これには、相談できる相手はいるけれども、その相談したい内容が相手には相談できないような悩みを抱えているケースも考えられます。
さらには、近年の情報化社会、価値観の多様化など様々な要因により、各々で、人に相談ができないような悩みや不安を抱え込んでいる人が、増加傾向であると患者数の増加からも考えられます。
ウェルビーイングの重要性の高まり
近年、世界・日本においても、メンタルヘルスに対する意識が高まっており、メンタルウェルネスやウェルビーイングに関する意識が拡大傾向にあります。
特に、新型コロナウイルスの影響によるストレスや不安感の高まりや、価値観の変化、「物質的な欲求」から「精神的な満足、そして自己実現」へと、健康面にとどまらず人生全体を豊かにする流れが、世界の潮流になりつつあります。
つまり、「モノの豊かさ」から「心の豊かさ」へ時代の変化の増加に伴い、これらのニーズが高まっています。
ウェルビーイングとは
ウェルビーイングとは、精神的・身体的に健康で幸福な状態にあることを指します。
健康だけでなく、ライフスタイルの質を向上させ、ストレスを軽減し、心身の健康を保つことが目的です。
メンタルウェルネスとは
KOKOROMIでは、ウェルビーイング(精神的、身体的、社会的に健康で幸福な状態)を目指す「プロセス」そのものをメンタルウェルネスと定義しています。
近年、ウェルビーイングの重要性が高まり、健康やフィットネス、美容、食事、リラクゼーション、精神的な健康など、多岐にわたるウェルネス産業が盛んになっています。
メンタルウェルネスを向上させるための様々な手段
メンタルウェルネスが高い状態にある人は、身体的な健康にも良い影響を与えることが知られています。
したがって、ウェルビーイングを高めるためには、メンタルウェルネスも重要な要素となります。

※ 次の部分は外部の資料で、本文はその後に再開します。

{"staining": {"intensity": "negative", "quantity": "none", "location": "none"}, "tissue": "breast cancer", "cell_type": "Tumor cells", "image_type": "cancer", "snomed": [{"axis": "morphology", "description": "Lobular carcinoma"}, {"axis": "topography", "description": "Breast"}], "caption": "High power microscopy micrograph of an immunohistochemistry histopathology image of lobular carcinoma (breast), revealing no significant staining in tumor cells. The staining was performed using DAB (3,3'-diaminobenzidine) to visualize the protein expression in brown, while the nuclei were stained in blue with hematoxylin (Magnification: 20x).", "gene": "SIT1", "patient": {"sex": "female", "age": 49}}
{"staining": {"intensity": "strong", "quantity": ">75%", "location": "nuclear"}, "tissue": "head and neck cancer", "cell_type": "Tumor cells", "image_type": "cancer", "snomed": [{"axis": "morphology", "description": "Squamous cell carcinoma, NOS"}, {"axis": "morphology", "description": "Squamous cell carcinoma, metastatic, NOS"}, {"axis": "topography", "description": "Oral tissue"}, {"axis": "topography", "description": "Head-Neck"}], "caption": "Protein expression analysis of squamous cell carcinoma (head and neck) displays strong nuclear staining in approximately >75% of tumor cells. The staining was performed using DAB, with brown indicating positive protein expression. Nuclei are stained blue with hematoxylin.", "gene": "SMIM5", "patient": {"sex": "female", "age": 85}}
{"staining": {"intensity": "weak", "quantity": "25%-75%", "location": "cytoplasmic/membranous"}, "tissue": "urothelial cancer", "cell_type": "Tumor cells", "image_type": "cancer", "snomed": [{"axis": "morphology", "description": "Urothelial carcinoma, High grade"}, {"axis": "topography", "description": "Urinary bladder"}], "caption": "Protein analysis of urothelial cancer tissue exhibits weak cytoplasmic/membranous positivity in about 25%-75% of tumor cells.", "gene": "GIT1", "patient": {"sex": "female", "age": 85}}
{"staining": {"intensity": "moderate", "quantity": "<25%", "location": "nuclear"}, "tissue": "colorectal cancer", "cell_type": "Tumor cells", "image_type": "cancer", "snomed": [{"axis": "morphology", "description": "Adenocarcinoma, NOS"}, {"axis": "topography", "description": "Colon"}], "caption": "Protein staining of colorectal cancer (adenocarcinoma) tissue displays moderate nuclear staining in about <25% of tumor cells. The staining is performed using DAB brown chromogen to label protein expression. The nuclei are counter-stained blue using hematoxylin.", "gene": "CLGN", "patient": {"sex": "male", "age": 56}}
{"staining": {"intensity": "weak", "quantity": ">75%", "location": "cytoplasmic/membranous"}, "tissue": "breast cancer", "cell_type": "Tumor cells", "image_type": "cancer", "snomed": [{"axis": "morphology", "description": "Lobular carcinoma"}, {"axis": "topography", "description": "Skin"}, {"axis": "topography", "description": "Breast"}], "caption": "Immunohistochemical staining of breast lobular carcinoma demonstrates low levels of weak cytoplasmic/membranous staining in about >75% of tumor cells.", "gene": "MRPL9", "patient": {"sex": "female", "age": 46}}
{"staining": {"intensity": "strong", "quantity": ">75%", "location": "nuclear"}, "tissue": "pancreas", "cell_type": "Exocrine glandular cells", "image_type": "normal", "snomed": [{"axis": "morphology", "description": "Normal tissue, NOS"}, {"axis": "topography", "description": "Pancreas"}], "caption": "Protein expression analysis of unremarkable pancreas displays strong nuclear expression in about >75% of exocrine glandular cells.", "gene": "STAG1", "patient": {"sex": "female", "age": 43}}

メンタルウェルネスを向上させ、ウェルビーイングを目指すための手段として、スポーツやフィットネス、美容、健康食品などをはじめ、ヨガ、禅、リラクゼーション、マインドフルネスといった「精神的な健康」に焦点を当てたものも注目されてきています。
近年、健康志向やライフスタイルの変化により、ウェルネス産業は急速に成長しています。
経済産業省によると、2025年には「ヘルスケア産業」としてその市場規模が、約12兆円に達すること目指しており、その重要性の高さが伺えます。